Dans le sous-voie, Pierre longe le mur avec sa canne. Je l’entends frapper le béton. Les voyageurs nous frôlent sans nous heurter. Il m’explique: «Aux heures de pointe, c’est le pire. Les gens regardent à peine où ils vont. Personnellement, j’avance tout droit et si quelqu’un me bouscule, j’estime que ce n’est pas à moi de m’excuser.» Pour une personne dont la vision est réduite à néant, une gare, c’est l’inconnu. Il y a toute une géographie de parcours à apprendre pour s’aventurer dans un nouveau lieu. Première impression personnelle: même accompagné, l’exercice réclame une considérable énergie de concentration.
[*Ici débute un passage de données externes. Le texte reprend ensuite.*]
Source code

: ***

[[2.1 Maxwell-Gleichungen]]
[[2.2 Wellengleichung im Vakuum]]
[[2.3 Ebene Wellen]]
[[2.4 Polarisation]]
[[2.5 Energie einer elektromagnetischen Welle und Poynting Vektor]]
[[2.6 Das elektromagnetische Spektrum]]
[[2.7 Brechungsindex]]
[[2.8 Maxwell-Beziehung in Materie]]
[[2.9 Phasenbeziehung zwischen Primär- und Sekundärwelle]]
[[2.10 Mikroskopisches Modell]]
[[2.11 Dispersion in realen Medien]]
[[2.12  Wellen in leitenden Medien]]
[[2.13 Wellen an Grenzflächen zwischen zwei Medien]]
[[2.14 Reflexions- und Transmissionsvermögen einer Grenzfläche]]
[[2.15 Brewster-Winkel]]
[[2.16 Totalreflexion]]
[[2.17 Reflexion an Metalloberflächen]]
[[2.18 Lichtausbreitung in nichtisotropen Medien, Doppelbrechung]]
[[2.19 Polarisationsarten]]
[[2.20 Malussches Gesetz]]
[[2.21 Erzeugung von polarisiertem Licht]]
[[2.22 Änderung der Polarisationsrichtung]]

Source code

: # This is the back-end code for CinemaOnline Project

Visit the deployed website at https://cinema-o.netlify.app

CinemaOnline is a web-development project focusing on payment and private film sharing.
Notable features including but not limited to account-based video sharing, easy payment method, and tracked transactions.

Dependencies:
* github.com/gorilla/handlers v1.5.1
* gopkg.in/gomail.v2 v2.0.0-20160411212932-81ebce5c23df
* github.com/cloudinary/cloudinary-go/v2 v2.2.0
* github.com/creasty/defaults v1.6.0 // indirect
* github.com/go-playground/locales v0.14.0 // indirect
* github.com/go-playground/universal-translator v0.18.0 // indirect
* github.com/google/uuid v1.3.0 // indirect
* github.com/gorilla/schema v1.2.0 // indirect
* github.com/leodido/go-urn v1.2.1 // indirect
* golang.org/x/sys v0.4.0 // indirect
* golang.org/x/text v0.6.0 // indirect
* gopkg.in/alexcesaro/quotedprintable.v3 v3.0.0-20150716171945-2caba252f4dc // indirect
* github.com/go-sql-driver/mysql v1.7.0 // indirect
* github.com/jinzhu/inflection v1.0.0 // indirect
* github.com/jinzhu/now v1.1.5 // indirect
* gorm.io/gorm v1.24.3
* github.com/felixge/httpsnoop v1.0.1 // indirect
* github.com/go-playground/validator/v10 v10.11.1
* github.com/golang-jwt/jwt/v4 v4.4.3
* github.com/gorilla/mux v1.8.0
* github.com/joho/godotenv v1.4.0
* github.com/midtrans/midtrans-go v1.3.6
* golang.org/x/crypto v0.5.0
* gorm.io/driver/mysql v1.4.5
Je devine que j’arrive dans un endroit stratégique: les escaliers. Je demande naïvement pourquoi on ne prend pas l’ascenseur? «Je ne suis jamais fichu de trouver les boutons justes.» Pierre me lance le défi: «Vous y allez seul?» Oups. Il me donne les conseils d’usage: tenir la canne droit comme un «i» contre l’abdomen. Il me glisse l’objet dans la main et explique qu’il faut effectuer de petits balayages en arc de cercle au sol. Ma main n’est pas sûre. J’évalue la première marche, je m’appuie de toutes mes forces sur la main courante et je descends, lentement, marche après marche. Au premier contour, il «suffit» de saisir la suite de la main courante. J’ai le sentiment d’un important dénivelé. Je sens la présence de voyageurs qui me frôlent. Je transpire beaucoup. Mais ouf, me voilà sur le trottoir, totalement désorienté.

Pierre replace ma main sur son épaule. Nous longeons le trottoir. Un obstacle nous barre la route. Un vélo accolé au mur gêne le passage. «C’est de pire en pire, peste le malvoyant. Les vélos, les trottinettes. Les dangers se multiplient sur ces lieux piétons.» On entend un groupe d’enfants s’approcher. Ils parlent fort. Ou serait-ce mon ouïe qui est décuplée? «Vous n’entendez pas mieux, c’est juste que vous êtes plus attentif, comme vous ne voyez plus.» Et maintenant, le bruit de planches à roulettes. «C’est dangereux ça, car les skateurs font des zigzags.» Le boucan s’éloigne.

Nous traversons maintenant une petite route. Il faut mesurer grâce à la canne blanche la hauteur du trottoir. À tâtons, mes pieds sentent la marche. J’avance de quelques centimètres, je recule. Et je me lance. On entend des véhicules qui ralentissent. Même si l’aveugle en herbe que je suis n’avance pas très vite, revoilà le trottoir. Je transpire comme si j’avais déjà marché 10 kilomètres. Pierre Calore me taquine: «Vous avez besoin d’entraînement, mais vous ne vous en sortez pas si mal.»

Nous devons trouver le feu rouge pour traverser une avenue. Et paf, la canne cogne un poteau. Le bruit est univoque. Je cherche le bouton. Mon guide m’indique un endroit que seuls les aveugles et malvoyants connaissent: sous le bouton, il y a une flèche qui précise la direction du passage clouté. Lorsqu’elle se met à vibrer et qu’un son se déclenche, la voie est libre.

J’ai le sentiment d’être au milieu de l’autoroute tant le bruit des moteurs saute aux oreilles

De l’autre côté, un obstacle inattendu nous barre la route. Ma jambe percute une chaise en alu. Les terrasses qui fleurissent ici ou là, avec leurs tables, leurs chaises et leurs clients sont une véritable plaie pour les aveugles. «C’est ici la fin de l’itinéraire prévu. Nous sommes arrivés, sans encombre», claironne Pierre Calore.

Au moment de retirer l’écharpe, je balaye le paysage et reconnais l’endroit. Nous avons parcouru 500 mètres. Après avoir pris congé chaleureusement de Pierre, je reste assis sur un banc, les sens éveillés. Et je me fais la promesse de ne plus jamais parquer mon vélo sur le trottoir.